Lest one be disappointed at a missed chance (the code and text of the project must not have required more than a few hours to put together) visitors should remember that the Rijksmuseum offers a great deal when compared with other museums which house Vermeer paintings, especially, if you know where to dig. The quality digital scans of the museums’s holdings plus the depth of collection information can be daunting. Compare for example, the digital scans of the two Vermeers in the London National Gallery which cannot be downloaded by the viewer and bear unsightly watermarks capable of souring even the staunchest Vermeer devotee.

No doubt, the best part of this special are the downloadable images readily accessible on the press release page. In particular, the hi-resolution image Woman Holding a Balance is so accurate in color and exposition that it easily betters any printed image I have ever seen, a digital gem of sorts. The shot of the exhibition installation with the Milkmaid, Woman Holding a Balance and Woman in Blue Reading a Letter is moving (see  image above photo: Jeroen Swolfs) if one recalls the time the Milkmaid and Woman Holding a Balance were hung together in Amsterdam in 1696 (see the post on the exhibition below).

Following the Rijksmuseum’s policy, the downloads are free for everyone and require no sworn oaths or bureaucratic sign-ups. Their heart is in the right place.

webspecial:
http://www.rijksmuseum.nl/vermeer?lang=en

press release and images of the paintings on display:
http://www.rijksmuseum.nl/pers/tentoonstellingen/vermeer?lang=en

Googling at the Prado

January 20th, 2009

With the usual hoopla Google has launched a virtual tour of the Prado Museum in Madrid that enables visitors to closely examine 14 of its masterpieces on their computers monitors. A Google spokesman said: “The paintings have been photographed in very high resolution and contain as many as 14,000 million pixels (14 gigapixels).

“With this high level resolution you are able to see fine details such as the tiny bee on a flower in The Three Graces (by Rubens), delicate tears on the faces of the figures in The Descent from the Cross (by Roger van der Weyden) and complex figures in The Garden of Earthly Delights (by Bosch).”

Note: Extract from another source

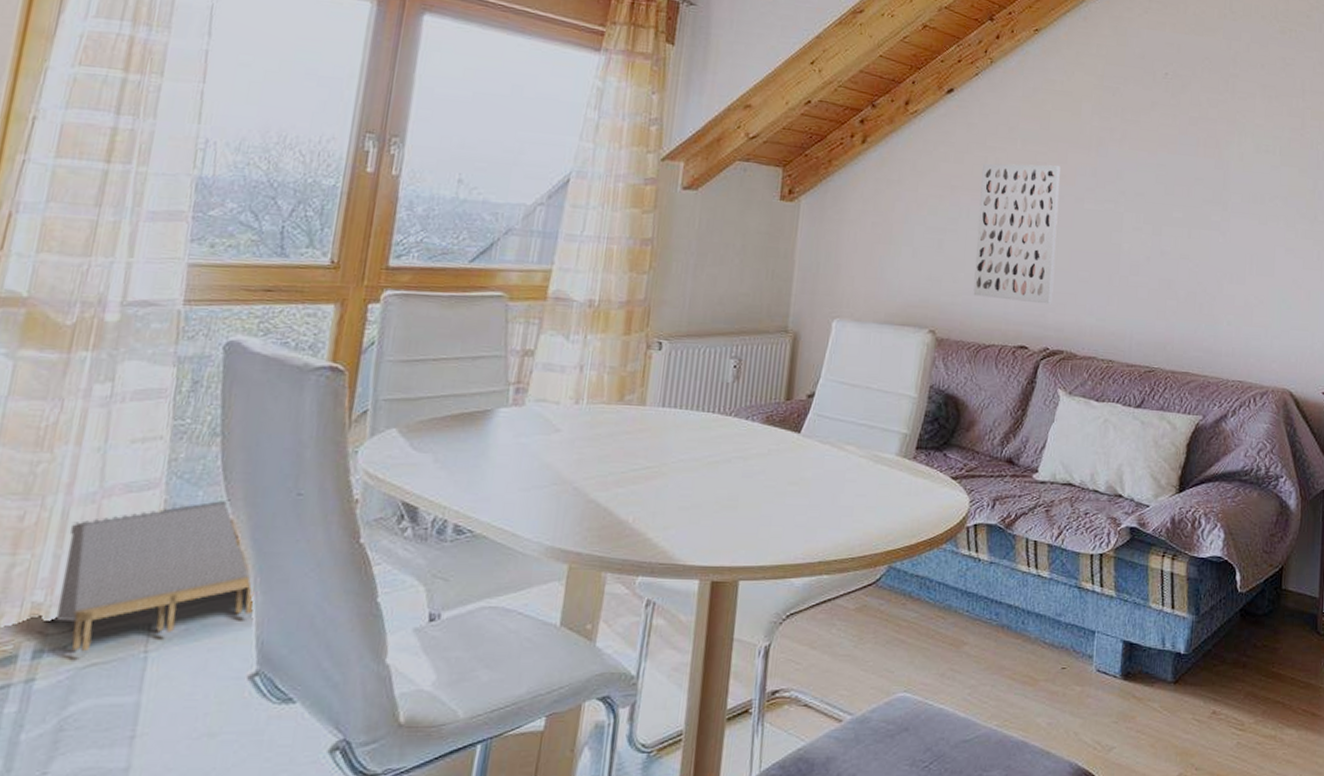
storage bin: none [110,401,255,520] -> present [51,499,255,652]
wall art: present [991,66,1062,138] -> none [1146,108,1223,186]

While broadening the access to digital images of art works is welcomed news, it remains to be seen what real need this initiative may ultimately fulfill. What is Google’s commitment to art other than drumming up one-time novel seekers and sprinkling their brand with a bit of highbrow culture? Personal experience has shown me that museum goers rarely spend more than a few seconds per painting as they “do” the gallery and with special exhibitions it is not uncommon that visitors spend more time reading the accompanying brochure than looking at the objects on display.